I could go on and on and on. You get the picture.

By the way, last month I wrote a column for The Waterloo Region Record about factory farm fires that generated angry letters to the editor and a counterpoint column. Interestingly, not a single one of these people who didn't like me pointing out how ghastly and immoral it is that tens of thousands of animals die horrific deaths in factory fires each year in Canada offered a direct challenge to my assertions.


When confronted with the truth, foes of animal rights seldom challenge the truth. More typically, they lash out at the messenger or try to portray animal rights advocates as nut cases or enemies of farmers. It's a load of garbage. And it's a fallacy. We're not the enemies of farmers. We are opposed to anyone who abuses and mistreats animals. And we are determined to use our voices to help the voiceless, no matter what the cost.

Yesterday, a fire at a factory farm in Abbotsford, British Columbia killed 32,000 broiler chickens. Add that to the almost 80,000 animals who have already perished in farm fires in Canada since January 2010 and now you are looking at MORE THAN 100,000 ANIMALS WHO HAVE DIED IN FARM FIRES IN 2010 ALONE (and we're only in June, people).

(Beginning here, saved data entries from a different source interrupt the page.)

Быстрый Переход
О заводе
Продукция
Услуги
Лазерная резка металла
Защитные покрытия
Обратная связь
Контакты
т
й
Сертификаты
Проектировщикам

See the article on the Abbotsford fire here, complete with a video.

There will always be men and women who will do their damnedest to justify this sorry state of affairs. They are the heirs of the same inhumane worldview of the men and women who defended slavery in the 19th Century. History has left slavery's defender's in the dust. In time, History will do the same to those who seek to justify the terrible treatment of factory farm animals.

Thursday, April 15, 2010

Time for some Pie in the Sky... With Vegan Ice Cream on Top! (Well, maybe not... let's face it... vegan ice cream sucks...)

The Humane Society of the United States (HSUS) is generating a lot of controversy as a result of its decision to make public undercover video footage shot inside of America's two largest egg farms. Apparently, the film shows "workers slamming chickens into metal bins and dead animals littering cages." (Source) The footage was shot secretly inside of facilities belonging to Rose Acre Farms and Rembrandt Enterprises, both located in Iowa.

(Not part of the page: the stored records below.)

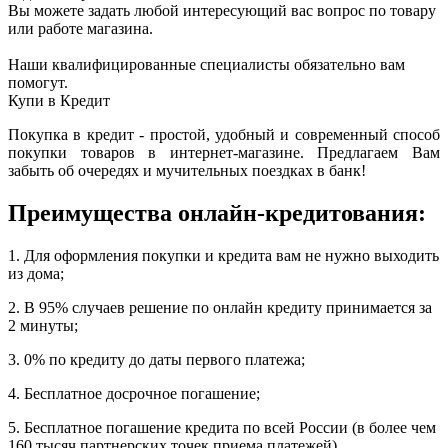
Вы можете задать любой интересующий вас вопрос по товару
или работе магазина.
Наши квалифицированные специалисты обязательно вам
помогут.
Купи в Кредит
Покупка в кредит - простой, удобный и современный способ
покупки товаров в интернет-магазине. Предлагаем Вам
забыть об очередях и мучительных поездках в банк!
Преимущества онлайн-кредитования:
1. Для оформления покупки и кредита вам не нужно выходить
из дома;
2. В 95% случаев решение по онлайн кредиту принимается за
2 минуты;
3. 0% по кредиту до даты первого платежа;
4. Бесплатное досрочное погашение;
5. Бесплатное погашение кредита по всей России (в более чем
160 тысяч партнерских точек приема платежей).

The video footage has sparked a war of words between HSUS and the food industry. Unfortunately, the debate has nothing to do with the rights of the hens. As HSUS President Wayne Pacelle announced at a news conference in Des Moines yesterday: "We're not asking for an end to the confinements of animals in buildings. We're asking they not be crammed into cages and crates barely larger than their bodies." (Source)

He went on to say: "Those same producers are producing cage-free eggs by the millions to account for the growing demand for these products. We're not talking about a pie-in-the-sky alternative." (Source)

Well, I say: Let's talk about pie-in-the-sky alternatives. These puny animal welfare measures do nothing but provide short-term feel-good solutions to lull food consumers back into a state of denial. How is it going to change the harsh conditions and rampant abuses in these egg-laying facilities to switch from caged hens to cage-free hens? How will that help one iota? Will it stop workers from slamming the chickens? Will it make life better for the chickens? Will they be anything other than slaves, forced to lay eggs for human beings who don't need eggs to survive?

Nobody talks about pie-in-the-sky alternatives anymore. People are too focused on pragmatic solutions. But if nobody aims high, great change will never come. In 1850, abolitionism was about as "pie in the sky" as you can get. The handful of brave men and women who wanted to free African Americans from bondage in the middle of the 19th Century faced persecution, ostracism, even death. And they did NOT have the press or courts or politicians on their side.

But they had something far more powerful going for them: They had right on their side. They had justice on their side. And these are far more than simple abstractions...

Use that damning video footage for something far more meaningful than a debate over caged versus cage-free eggs. Use it to show the beauty of birds that bond with their parents and offspring, understand mathematics, enjoy a day out in the sun as much of the rest of us, and have a right to live full and peaceful lives.

Pie in the sky? Sure. Right and just? Yes.